Timothy Lee implores us to descend from our theoretical perches and focus on concrete reforms to the Copyright Act. For his part, Tim asks Congress to revisit the law to address civil asset forfeiture, the “orphan works” problem, and the ban on tools that circumvent content protection.
I welcome Lee’s call to get specific on copyright reform. But before diving into the details, we should ask ourselves what an ideal copyright reform bill would accomplish. Should it focus on reining in the “excesses” of copyright in hopes of restoring “balance” to the law? Or should reform primarily seek to combat the widespread copyright infringement that accounts for a big chunk of Internet traffic?
Notably, Lee’s essay makes no mention of reforms that would enhance the enforcement of copyrights. By the same token, Mark Schultz’s essay does not discuss how to rein in the Copyright Act; instead, he proposes tweaks to the DMCA’s notice-and-takedown regime that would make it easier for “creative upstarts” to stop “video pirates from hijacking [their] work.”
This divide is telling. As I discussed in my previous essay, libertarian copyright reformers tend to come from two camps. One side believes copyright laws confer too much protection on expressive works; the other believes the law does too little to prevent the unauthorized commercial exploitation of these works. Areas of agreement between these two camps are few and far between.
Why such polarization? Perhaps it’s because libertarians who comment on public policy are understandably accustomed to fighting intellectual battles in which one side plainly has the better argument. For the most part, policy debates tend to pit forward-looking “dynamists” against authoritarian “stasists,” to borrow labels from Virginia Postrel’s wonderful The Future and its Enemies. In other words, channeling Thomas Sowell’s A Conflict of Visions, the “constrained vision” that recognizes tradeoffs and rational self-interest tends to square off against the “unconstrained vision,” which embraces central planning and moral perfection of humankind.
But if the questions surrounding the scope of copyright protection are as complicated and nuanced as I argue they are, the admirable doggedness that characterizes many libertarians may be counterproductive when it comes to copyright. It may lead libertarian skeptics of copyright to take an overly dim view of conferring quasi-property rights on expressive works, while also causing proponents of copyright to underestimate the social costs of fencing and enforcing exclusive rights in intellectual creations.

— RAW RECORDS —
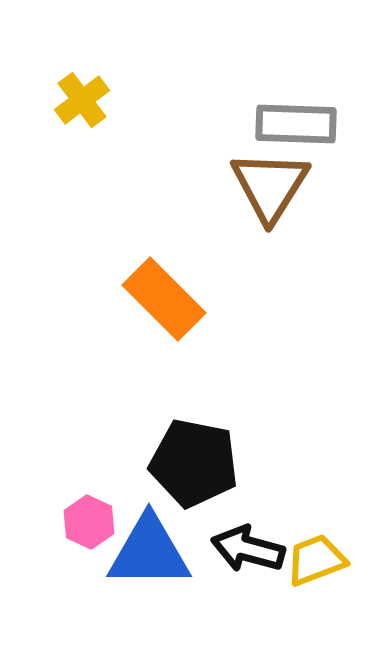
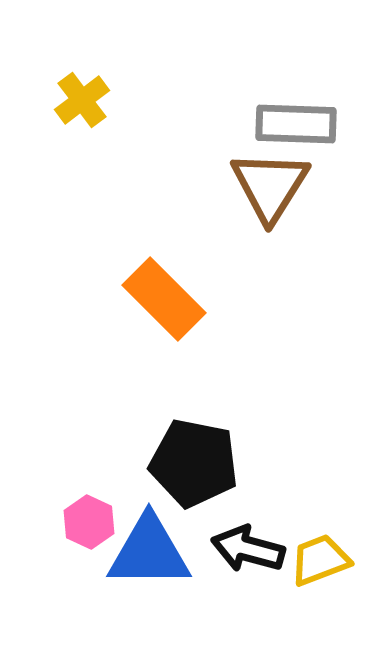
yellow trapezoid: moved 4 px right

* * *

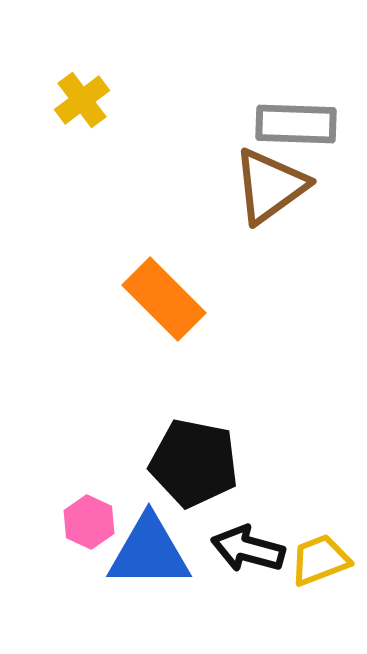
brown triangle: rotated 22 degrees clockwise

— PROBLEMS —
a. Answer these questions from the essay on libertarian copyright reform:
(i) Which three issues does Tim ask Congress to address?
(ii) Which book supplies the labels "dynamists" and "stasists"?
(iii) What part of the DMCA does Mark Schultz propose to tweak?
b. From the copyright reform essay, translate this sentence into Spanish: "I welcome Lee’s call to get specific on copyright reform."
c. Write the next paragraph of the essay on libertarian copyright reform, starting after its final sentence.

— FINAL ANSWERS —
a.
(i) Civil asset forfeiture, the "orphan works" problem, and the ban on tools that circumvent content protection.
(ii) Virginia Postrel's The Future and its Enemies.
(iii) Its notice-and-takedown regime.

b. Celebro el llamado de Lee a ser concretos en la reforma de los derechos de autor.

c.
Both sides would be wise to recognize that Congress is unlikely to agree anytime soon on legislation that would decisively swing the copyright pendulum in either direction. On the one hand, aggressively ramping up enforcement is a non-starter, as last year’s SOPA saga illustrated. On the other, no one in Congress is seriously entertaining Tom Bell’s audacious proposal to restore the “Founders’ Copyright Act,” which would grant copyright protection to nothing but maps, charts, and books for a renewable 14-year term.
What would a balanced copyright reform bill look like? Let’s begin with the question of how to bolster copyright enforcement.
Improving Copyright Enforcement
While SOPA was undoubtedly an overreaction to the problem of “rogue websites” —i.e., foreign websites dedicated to trafficking in counterfeit goods and/or distributing copyright infringing content—it hardly follows that Congress should do nothing about these websites. To the extent that genuinely bad actors are profiting from infringement while ignoring legitimate takedown requests, U.S. laws should provide a legal process to restrict the rogue websites’ ability to monetize their activities using American payment processors and advertising networks. SOPA sought to create such a process, but it lacked adequate procedural protections and risked ensnaring innocent websites.
How should U.S. laws treat a foreign website that stands accused of intentionally committing copyright infringement, or of knowingly furthering its users’ infringing activities? Before any adverse action is taken, the website must have an opportunity to defend itself before a federal judge.[1] And regardless of whether the website’s lawyers even show up in court, a site should only be deemed a “rogue website” if and when the court is satisfied with the evidence implicating the site. Upon such a finding, U.S.-based firms that process payments for the rogue website, or serve ads on it, should be required to stop doing business with the site. These payment processors and ad networks should be compensated for any compliance costs they incur in cutting off rogue websites, just as current law provides for phone companies to be reimbursed for their costs of assisting law enforcement agencies with wiretaps.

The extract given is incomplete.